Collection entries
--
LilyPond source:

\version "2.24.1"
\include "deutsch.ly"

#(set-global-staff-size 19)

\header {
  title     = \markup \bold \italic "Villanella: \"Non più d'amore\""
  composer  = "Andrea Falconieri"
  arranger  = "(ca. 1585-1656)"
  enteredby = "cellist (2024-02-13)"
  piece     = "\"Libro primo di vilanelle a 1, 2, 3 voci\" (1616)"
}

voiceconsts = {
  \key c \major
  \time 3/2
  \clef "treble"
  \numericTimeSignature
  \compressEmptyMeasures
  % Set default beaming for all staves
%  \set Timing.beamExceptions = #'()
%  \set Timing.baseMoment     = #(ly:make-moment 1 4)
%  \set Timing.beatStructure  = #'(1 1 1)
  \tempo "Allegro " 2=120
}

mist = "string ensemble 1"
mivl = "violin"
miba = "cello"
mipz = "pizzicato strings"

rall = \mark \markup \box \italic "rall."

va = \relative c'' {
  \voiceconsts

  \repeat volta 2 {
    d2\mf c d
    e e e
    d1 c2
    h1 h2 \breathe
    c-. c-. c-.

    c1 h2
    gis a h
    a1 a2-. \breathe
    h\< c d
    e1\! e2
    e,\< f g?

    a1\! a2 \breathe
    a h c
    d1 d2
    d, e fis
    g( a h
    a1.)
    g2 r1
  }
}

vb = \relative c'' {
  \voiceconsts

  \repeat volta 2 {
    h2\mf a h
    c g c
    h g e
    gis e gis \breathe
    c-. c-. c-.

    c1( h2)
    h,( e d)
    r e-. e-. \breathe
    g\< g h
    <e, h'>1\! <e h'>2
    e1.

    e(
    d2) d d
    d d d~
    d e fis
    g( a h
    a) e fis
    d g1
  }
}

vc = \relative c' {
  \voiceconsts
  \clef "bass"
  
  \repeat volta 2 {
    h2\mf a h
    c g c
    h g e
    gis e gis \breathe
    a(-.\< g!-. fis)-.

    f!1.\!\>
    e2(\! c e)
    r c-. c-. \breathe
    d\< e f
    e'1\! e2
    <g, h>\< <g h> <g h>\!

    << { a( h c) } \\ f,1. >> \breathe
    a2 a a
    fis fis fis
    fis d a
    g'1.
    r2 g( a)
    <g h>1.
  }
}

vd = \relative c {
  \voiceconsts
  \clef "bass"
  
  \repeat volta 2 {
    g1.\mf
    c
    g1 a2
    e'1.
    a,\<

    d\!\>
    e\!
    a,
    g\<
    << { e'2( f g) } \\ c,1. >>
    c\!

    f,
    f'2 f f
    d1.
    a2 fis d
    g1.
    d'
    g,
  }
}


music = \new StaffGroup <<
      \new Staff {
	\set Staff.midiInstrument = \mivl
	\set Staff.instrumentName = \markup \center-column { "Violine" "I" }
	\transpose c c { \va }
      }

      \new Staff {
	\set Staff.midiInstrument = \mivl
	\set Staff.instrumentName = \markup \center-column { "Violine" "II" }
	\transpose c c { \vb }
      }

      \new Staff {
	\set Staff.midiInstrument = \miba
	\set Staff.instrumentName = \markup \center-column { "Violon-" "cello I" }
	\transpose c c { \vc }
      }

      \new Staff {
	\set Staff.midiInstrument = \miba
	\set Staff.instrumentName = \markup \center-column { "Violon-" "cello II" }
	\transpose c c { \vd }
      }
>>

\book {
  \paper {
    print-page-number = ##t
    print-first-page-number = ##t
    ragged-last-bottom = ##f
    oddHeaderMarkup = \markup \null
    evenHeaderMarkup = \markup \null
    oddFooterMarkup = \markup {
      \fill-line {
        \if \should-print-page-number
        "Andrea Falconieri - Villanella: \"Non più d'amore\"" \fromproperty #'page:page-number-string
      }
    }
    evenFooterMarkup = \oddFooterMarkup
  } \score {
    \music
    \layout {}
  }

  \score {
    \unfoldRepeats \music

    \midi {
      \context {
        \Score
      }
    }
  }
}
--
§ **Short problem**: Collect every line in the data above that contains the string "null", and list them in their original order.

§ **Complete answer**:
    oddHeaderMarkup = \markup \null
    evenHeaderMarkup = \markup \null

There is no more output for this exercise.